The axioms of science cannot be logically proven. Nothing about reality can be logically proven. But like any scientific theory, those axioms are not taken on faith. They are accepted only because they have substantial reliable supporting evidence.

That said, what Goedel's incompleteness theorem tells us is that it is possible to construct statements within a formal logical framework, whose truth value cannot be derived from the axioms of that framework. An example is the question of whether there are infinite cardinalities between aleph-null (the cardinality of the set of natural numbers), and c (the cardinality of the set of real numbers). The answer to this question cannot be derived from the axioms of arithmetic.

What this means for science is that no matter how much we know, there will always be we can ask whose answers cannot be logically derived from what we already know. I fail to see how this has anything to do with faith. In fact, to take an answer to any of those questions on faith, would be very unscientific. There are many questions which can be asked about the physical World, whose answers cannot be logically derived from what we already know. That is one of the reasons why we do scientific research.

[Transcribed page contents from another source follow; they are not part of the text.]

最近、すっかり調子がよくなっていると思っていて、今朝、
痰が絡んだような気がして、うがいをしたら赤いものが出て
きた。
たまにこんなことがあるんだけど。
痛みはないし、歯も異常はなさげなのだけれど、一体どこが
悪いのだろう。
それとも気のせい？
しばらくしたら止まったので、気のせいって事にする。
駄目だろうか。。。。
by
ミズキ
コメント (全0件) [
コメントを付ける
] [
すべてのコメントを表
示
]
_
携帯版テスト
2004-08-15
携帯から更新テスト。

It would, of course, be nonsensical to simply pick a possible answer, and then accept it on faith, rather than attempting to empirically verify it.

Dr. Stupid
 
Stimpson J. Cat said:
It would, of course, be nonsensical to simply pick a possible answer, and then accept it on faith, rather than attempting to empirically verify it.
Dr. Stupid


I think we're dealing with whether or not you're willing to believe with what's being claimed on the site. If the site claimed something ordinary like being barked at by dog, there wouldn't be any problem. So if something really usual were to happen to some one, despite that they can describe it to you, right down to the science that was used, you'd find it hard to believe. But despite your faith that it didn't happen, because that's all you have to rely on, since you have no more evidence of what happened to the individual than the individual has, we can not prove one way or another as to what actually happened.


Bruno
 
BrunoStar,

I think we're dealing with whether or not you're willing to believe with what's being claimed on the site.

I don't believe any claim without reliable evidence. That doesn't mean that without reliable evidence, I automatically believe the claim is false.

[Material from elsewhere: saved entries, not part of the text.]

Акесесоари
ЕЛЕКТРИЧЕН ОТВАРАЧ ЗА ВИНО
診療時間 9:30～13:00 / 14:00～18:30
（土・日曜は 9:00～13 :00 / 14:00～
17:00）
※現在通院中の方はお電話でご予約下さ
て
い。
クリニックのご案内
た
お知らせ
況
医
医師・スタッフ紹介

If the site claimed something ordinary like being barked at by dog, there wouldn't be any problem.

How do you mean? If you tell me you barked at by a dog yesterday, I am not going to claim that you are lying, but neither am I going to automatically reject the possibility that you are. As always, I will make a probabilistic assessment based on the available evidence.

So if something really usual were to happen to some one, despite that they can describe it to you, right down to the science that was used, you'd find it hard to believe.

I would assign a low probability to it.

But despite your faith that it didn't happen, because that's all you have to rely on, since you have no more evidence of what happened to the individual than the individual has, we can not prove one way or another as to what actually happened.

I have no faith that it did not happen. That would be irrational. If the evidence indicates that it is very likely that it happened, then I will believe it happened. If the evidence indicates that it is very unlikely that it happened, then I will believe that it did not. If the evidence is not overwhelmingly pointing towards one or the other, then I simply say that I do not know.

Faith never enters into it. Faith is irrational.